At the event, nearly every conversation among the experts on stage and in sidebars in the hallways concerned the ambiguous nature of red-teaming for AI: what does it include, and how should it be done to mitigate harms? One conference presentation from a tech company with relatively mature AI red-teaming practices emphasized that its methods drew imperfectly on many other tech governance models with divergent purposes. During the closing remarks for the competition, there was a broad discussion on how this exercise shouldn't even be called “red-teaming,” reflecting rapidly evolving terminology.

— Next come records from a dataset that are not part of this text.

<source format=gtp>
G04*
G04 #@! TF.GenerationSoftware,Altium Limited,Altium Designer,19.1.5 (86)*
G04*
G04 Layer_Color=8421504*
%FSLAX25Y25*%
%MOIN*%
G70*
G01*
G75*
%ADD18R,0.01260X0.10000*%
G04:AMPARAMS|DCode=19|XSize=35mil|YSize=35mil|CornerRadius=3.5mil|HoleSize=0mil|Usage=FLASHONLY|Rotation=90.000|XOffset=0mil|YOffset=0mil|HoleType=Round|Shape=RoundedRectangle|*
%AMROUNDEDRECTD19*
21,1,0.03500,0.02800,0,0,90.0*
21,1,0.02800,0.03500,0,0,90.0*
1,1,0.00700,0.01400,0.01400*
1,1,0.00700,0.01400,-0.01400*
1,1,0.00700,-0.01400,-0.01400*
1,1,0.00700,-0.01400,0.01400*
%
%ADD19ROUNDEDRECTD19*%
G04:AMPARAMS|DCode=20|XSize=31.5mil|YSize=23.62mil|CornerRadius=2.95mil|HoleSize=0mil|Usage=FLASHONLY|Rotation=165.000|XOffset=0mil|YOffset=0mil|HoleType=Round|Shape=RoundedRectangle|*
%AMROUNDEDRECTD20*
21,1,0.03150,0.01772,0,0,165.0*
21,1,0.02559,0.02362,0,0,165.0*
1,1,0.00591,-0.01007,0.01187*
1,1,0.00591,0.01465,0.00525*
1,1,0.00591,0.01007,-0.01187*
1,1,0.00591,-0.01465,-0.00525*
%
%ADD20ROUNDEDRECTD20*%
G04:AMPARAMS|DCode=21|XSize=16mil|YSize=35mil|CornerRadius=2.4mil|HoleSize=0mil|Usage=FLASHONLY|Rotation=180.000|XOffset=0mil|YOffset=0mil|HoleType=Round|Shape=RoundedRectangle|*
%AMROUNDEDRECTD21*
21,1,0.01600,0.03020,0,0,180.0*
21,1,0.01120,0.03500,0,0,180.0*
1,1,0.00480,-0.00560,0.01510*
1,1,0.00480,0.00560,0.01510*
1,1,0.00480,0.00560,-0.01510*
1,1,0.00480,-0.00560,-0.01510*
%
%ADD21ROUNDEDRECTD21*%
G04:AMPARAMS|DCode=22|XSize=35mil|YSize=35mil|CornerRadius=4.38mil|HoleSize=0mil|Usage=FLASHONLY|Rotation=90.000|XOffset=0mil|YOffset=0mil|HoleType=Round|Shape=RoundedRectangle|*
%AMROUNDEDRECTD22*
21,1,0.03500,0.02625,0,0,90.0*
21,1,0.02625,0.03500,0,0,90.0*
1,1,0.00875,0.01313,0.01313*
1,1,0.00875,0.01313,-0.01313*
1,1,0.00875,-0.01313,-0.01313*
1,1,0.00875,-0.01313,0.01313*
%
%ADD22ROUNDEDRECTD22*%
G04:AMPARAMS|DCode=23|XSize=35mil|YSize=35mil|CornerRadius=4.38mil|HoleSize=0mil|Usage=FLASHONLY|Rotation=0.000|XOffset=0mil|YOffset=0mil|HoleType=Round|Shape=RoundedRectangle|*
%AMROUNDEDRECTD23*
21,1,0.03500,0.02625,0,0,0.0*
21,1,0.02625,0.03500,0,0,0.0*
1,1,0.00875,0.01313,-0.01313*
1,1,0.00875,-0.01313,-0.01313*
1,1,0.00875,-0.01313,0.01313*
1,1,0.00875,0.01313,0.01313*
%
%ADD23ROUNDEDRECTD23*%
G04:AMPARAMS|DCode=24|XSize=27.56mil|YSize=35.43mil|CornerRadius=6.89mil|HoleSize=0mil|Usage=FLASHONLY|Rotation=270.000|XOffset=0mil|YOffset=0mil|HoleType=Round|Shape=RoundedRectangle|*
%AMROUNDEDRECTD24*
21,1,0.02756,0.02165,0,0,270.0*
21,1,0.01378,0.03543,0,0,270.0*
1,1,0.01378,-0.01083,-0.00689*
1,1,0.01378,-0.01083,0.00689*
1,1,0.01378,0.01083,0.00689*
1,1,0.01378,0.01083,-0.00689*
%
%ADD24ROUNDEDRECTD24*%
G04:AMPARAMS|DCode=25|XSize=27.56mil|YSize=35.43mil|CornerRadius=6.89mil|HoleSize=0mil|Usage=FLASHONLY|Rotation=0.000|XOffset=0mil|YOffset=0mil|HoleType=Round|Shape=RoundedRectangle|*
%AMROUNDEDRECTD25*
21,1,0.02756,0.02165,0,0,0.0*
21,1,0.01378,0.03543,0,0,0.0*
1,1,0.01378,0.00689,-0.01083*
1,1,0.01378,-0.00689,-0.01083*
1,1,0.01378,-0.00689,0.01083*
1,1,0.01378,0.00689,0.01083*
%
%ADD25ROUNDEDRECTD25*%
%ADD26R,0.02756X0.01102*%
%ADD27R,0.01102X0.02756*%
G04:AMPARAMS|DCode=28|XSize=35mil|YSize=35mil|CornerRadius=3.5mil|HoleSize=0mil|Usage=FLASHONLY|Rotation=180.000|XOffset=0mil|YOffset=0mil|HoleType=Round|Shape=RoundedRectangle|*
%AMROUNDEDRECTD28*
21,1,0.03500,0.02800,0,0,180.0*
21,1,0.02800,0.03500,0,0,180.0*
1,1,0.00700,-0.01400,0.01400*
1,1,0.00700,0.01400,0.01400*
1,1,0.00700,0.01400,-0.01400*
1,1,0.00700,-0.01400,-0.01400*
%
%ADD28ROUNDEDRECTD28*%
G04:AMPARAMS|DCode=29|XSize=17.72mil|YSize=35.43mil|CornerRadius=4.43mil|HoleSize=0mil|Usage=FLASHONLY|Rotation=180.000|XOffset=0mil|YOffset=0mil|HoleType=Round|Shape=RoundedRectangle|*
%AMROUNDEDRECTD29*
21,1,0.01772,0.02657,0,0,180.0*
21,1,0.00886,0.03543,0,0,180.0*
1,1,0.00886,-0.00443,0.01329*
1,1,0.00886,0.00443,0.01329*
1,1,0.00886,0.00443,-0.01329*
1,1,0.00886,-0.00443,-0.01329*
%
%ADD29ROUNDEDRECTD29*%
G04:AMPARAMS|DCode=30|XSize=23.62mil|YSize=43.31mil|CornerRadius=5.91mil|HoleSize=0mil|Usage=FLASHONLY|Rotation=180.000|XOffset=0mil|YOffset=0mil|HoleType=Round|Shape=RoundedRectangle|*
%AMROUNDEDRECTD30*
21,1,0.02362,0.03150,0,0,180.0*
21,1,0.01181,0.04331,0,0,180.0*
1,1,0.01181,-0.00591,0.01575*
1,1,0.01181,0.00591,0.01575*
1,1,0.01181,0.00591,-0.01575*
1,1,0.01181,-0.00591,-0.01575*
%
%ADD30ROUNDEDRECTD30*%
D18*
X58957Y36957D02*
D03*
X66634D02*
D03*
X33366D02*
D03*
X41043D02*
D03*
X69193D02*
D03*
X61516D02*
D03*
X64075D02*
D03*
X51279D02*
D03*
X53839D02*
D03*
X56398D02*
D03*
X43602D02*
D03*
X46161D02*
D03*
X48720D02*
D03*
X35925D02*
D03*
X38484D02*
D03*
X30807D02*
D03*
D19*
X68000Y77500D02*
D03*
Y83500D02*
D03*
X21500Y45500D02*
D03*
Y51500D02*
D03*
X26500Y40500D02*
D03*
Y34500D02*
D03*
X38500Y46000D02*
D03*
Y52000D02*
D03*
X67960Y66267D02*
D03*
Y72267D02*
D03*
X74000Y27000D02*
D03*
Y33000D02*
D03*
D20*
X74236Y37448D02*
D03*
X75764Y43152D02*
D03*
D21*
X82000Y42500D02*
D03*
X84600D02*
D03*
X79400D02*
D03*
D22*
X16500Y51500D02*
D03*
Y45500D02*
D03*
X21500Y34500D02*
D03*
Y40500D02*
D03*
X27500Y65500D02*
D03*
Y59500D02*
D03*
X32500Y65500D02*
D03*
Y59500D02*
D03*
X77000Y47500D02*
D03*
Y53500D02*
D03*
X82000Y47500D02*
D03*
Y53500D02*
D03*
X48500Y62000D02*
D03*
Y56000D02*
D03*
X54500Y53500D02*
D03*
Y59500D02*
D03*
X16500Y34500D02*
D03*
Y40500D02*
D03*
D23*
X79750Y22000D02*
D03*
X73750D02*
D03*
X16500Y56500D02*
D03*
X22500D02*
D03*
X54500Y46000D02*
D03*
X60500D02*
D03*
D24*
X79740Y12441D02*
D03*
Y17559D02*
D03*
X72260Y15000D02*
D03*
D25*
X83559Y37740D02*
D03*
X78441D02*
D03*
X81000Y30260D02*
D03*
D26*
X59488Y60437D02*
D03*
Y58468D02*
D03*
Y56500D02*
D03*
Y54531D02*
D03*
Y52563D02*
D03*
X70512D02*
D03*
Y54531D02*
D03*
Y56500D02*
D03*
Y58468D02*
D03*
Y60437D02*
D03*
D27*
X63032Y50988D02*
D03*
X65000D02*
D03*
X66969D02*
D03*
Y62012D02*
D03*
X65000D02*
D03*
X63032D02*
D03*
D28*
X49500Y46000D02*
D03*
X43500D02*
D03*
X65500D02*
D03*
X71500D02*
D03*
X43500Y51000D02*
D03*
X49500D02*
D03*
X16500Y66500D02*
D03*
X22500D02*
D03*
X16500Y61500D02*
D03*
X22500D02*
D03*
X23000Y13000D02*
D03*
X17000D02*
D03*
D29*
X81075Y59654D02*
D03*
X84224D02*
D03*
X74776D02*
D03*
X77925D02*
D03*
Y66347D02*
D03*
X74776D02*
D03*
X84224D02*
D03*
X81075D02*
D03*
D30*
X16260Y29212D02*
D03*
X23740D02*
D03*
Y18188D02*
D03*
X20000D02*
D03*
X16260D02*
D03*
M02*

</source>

This confusion isn’t merely semantic, it’s also about method — what is the goal everyone can agree on, and how will they all get there?
Perhaps the most significant success of the event is that it offered individuals an opportunity to participate in an activity that has become a central pillar of national strategy to make AI products safe and trustworthy. Tech companies are promoting red-teaming as core to AI safety, and it was featured in the White House’s recent agreement with seven leading AI companies, given the pride of place as the very first accountability process mentioned. Indeed, many more people should participate in the development of the governance of AI systems that affect our lives, and it might as well be enjoyable and rewarding to do so. (A fun example that anyone can try is Lakera’s “Gandalf” game, which challenges players to argue their way past a LLM acting as a wizard guarding a password.)

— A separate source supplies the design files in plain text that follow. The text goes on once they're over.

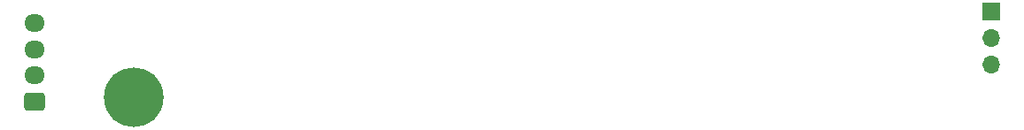
<source format=gbr>
%TF.GenerationSoftware,KiCad,Pcbnew,(6.0.6)*%
%TF.CreationDate,2023-01-13T16:31:05+05:30*%
%TF.ProjectId,ws2812-light,77733238-3132-42d6-9c69-6768742e6b69,rev?*%
%TF.SameCoordinates,Original*%
%TF.FileFunction,Soldermask,Bot*%
%TF.FilePolarity,Negative*%
%FSLAX46Y46*%
G04 Gerber Fmt 4.6, Leading zero omitted, Abs format (unit mm)*
G04 Created by KiCad (PCBNEW (6.0.6)) date 2023-01-13 16:31:05*
%MOMM*%
%LPD*%
G01*
G04 APERTURE LIST*
G04 Aperture macros list*
%AMRoundRect*
0 Rectangle with rounded corners*
0 $1 Rounding radius*
0 $2 $3 $4 $5 $6 $7 $8 $9 X,Y pos of 4 corners*
0 Add a 4 corners polygon primitive as box body*
4,1,4,$2,$3,$4,$5,$6,$7,$8,$9,$2,$3,0*
0 Add four circle primitives for the rounded corners*
1,1,$1+$1,$2,$3*
1,1,$1+$1,$4,$5*
1,1,$1+$1,$6,$7*
1,1,$1+$1,$8,$9*
0 Add four rect primitives between the rounded corners*
20,1,$1+$1,$2,$3,$4,$5,0*
20,1,$1+$1,$4,$5,$6,$7,0*
20,1,$1+$1,$6,$7,$8,$9,0*
20,1,$1+$1,$8,$9,$2,$3,0*%
G04 Aperture macros list end*
%ADD10R,1.700000X1.700000*%
%ADD11O,1.700000X1.700000*%
%ADD12C,5.700000*%
%ADD13RoundRect,0.250000X0.725000X-0.600000X0.725000X0.600000X-0.725000X0.600000X-0.725000X-0.600000X0*%
%ADD14O,1.950000X1.700000*%
G04 APERTURE END LIST*
D10*
%TO.C,J2*%
X169175000Y-111475000D03*
D11*
X169175000Y-114015000D03*
X169175000Y-116555000D03*
%TD*%
D12*
%TO.C,H1*%
X87200000Y-119675000D03*
%TD*%
D13*
%TO.C,J1*%
X77750000Y-120100000D03*
D14*
X77750000Y-117600000D03*
X77750000Y-115100000D03*
X77750000Y-112600000D03*
%TD*%
M02*

</source>
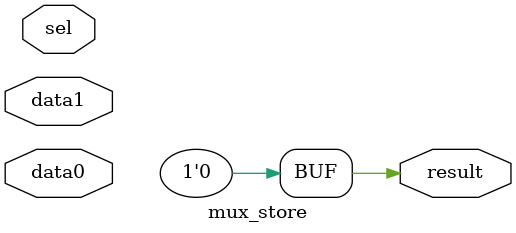
<source format=v>
module mux_store(	// file.cleaned.mlir:2:3
  input  data0,	// file.cleaned.mlir:2:27
         data1,	// file.cleaned.mlir:2:43
         sel,	// file.cleaned.mlir:2:59
  output result	// file.cleaned.mlir:2:74
);

  assign result = 1'h0;	// file.cleaned.mlir:3:14, :4:5
endmodule


</source>
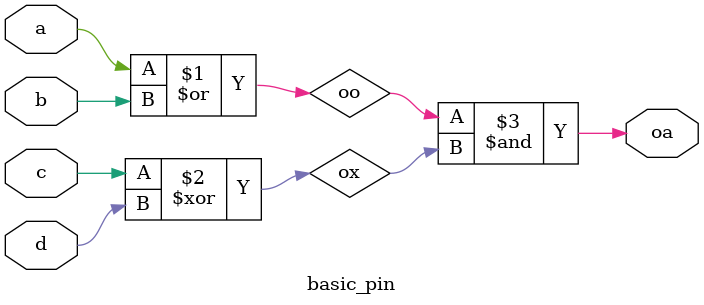
<source format=v>


module basic_pin(a, b, c, d, oa);
  input signed a, b, c, d ;
  output signed oa;
  wire signed oo, ox;
  assign oo = a | b;
  assign ox = c ^ d;
  assign oa = oo & ox;
endmodule


</source>
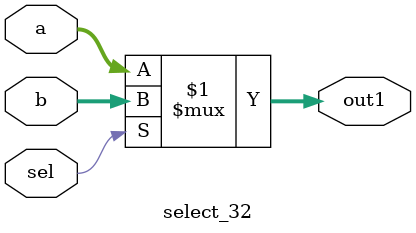
<source format=v>
`timescale 1ns / 1ps


module select_32(
input [31:0]a,
input [31:0]b,
input sel,
output [31:0]out1
    );
        assign out1=sel?b:a;
endmodule

</source>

However, red-teaming is at best only part of the puzzle of the work of AI accountability laid out in the White House’s Blueprint for an AI Bill of Rights: the obligation to build safe and effective systems. The Blueprint has four more principles that red-teaming, as a technical exercise, cannot satisfy: algorithmic discrimination protections; data privacy; notice and explanation; and human alternatives, considerations, and fall back.

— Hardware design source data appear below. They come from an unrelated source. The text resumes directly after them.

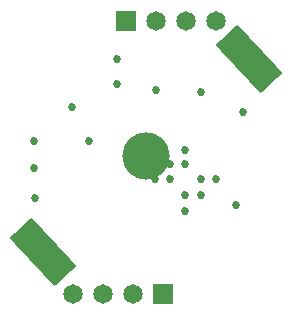
<source format=gbs>
%FSLAX33Y33*%
%MOMM*%
%AMRect-W1650000-H1650000-RO1.500*
21,1,1.65,1.65,0.,0.,90*%
%AMRect-W1650000-H1650000-RO0.500*
21,1,1.65,1.65,0.,0.,270*%
%AMRect-W2540000-H5588000-RO0.760*
21,1,2.54,5.588,0.,0.,223*%
%ADD10C,0.6858*%
%ADD11C,1.65*%
%ADD12Rect-W1650000-H1650000-RO1.500*%
%ADD13C,1.65*%
%ADD14Rect-W1650000-H1650000-RO0.500*%
%ADD15C,4.*%
%ADD16Rect-W2540000-H5588000-RO0.760*%
D10*
%LNbottom solder mask_traces*%
G01*
X13513Y18263D03*
X20904Y16383D03*
X7874Y13970D03*
X3302Y9144D03*
X3226Y13970D03*
X13431Y10719D03*
X16002Y11989D03*
X18593Y10693D03*
X17399Y10693D03*
X17399Y9347D03*
X10287Y20904D03*
X14732Y10719D03*
X6452Y16840D03*
X14732Y11993D03*
X3226Y11684D03*
X16002Y13166D03*
X10211Y18796D03*
X16027Y8001D03*
X20345Y8509D03*
X16027Y9347D03*
X17344Y18055D03*
%LNbottom solder mask component 800e0844de41ef63*%
D11*
X13513Y24130D03*
X16053Y24130D03*
X18593Y24130D03*
D12*
X10973Y24130D03*
%LNbottom solder mask component 1b95c2daf294ff73*%
D13*
X11608Y1016D03*
X9068Y1016D03*
X6528Y1016D03*
D14*
X14148Y1016D03*
%LNbottom solder mask component 221ee5476048cbbc*%
D15*
X12700Y12700D03*
D16*
X21402Y20872D03*
X3998Y4528D03*
M02*
</source>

Red-teaming is not a plan; it finds flaws with the goal of improving existing plans, infrastructures, and practices. So the question is not whether red-teaming is effective or worthwhile as an AI accountability mechanism. The real question is about its place in the emerging ecosystem of practices for mapping, measuring, disclosing, and mitigating AI harms, ranging from impact assessments and audits to participatory governance measures and incident reporting. As tech companies seek to embed AI across society — capturing sensitive personal data, gatekeeping access to jobs, housing, and health care — red-teaming alone will not address the fundamental risks that AI presents to people and communities. It won’t protect people’s civil rights. It won’t protect workers’ jobs and their right to organize. It won’t address the problem of models built on data embedded in and with historical and social inequalities. AI policy should foreground democratic public participation, involving diverse publics; tech companies and policymakers should involve them throughout all stages of AI development, including asking whether a technology is needed or desirable in the first place. The GRT challenge was instrumental in building public awareness around these issues. Yet fundamental questions about operationalizing AI accountability remain.
Red-teaming can only support AI accountability if tech companies and the federal government have the other pieces in place: the laws, regulations, and enforcement to ensure protection from harm. It is a step in the right direction, but the White House and Congress have a long way to go in supporting these fundamental (if inherently unflashy) needs.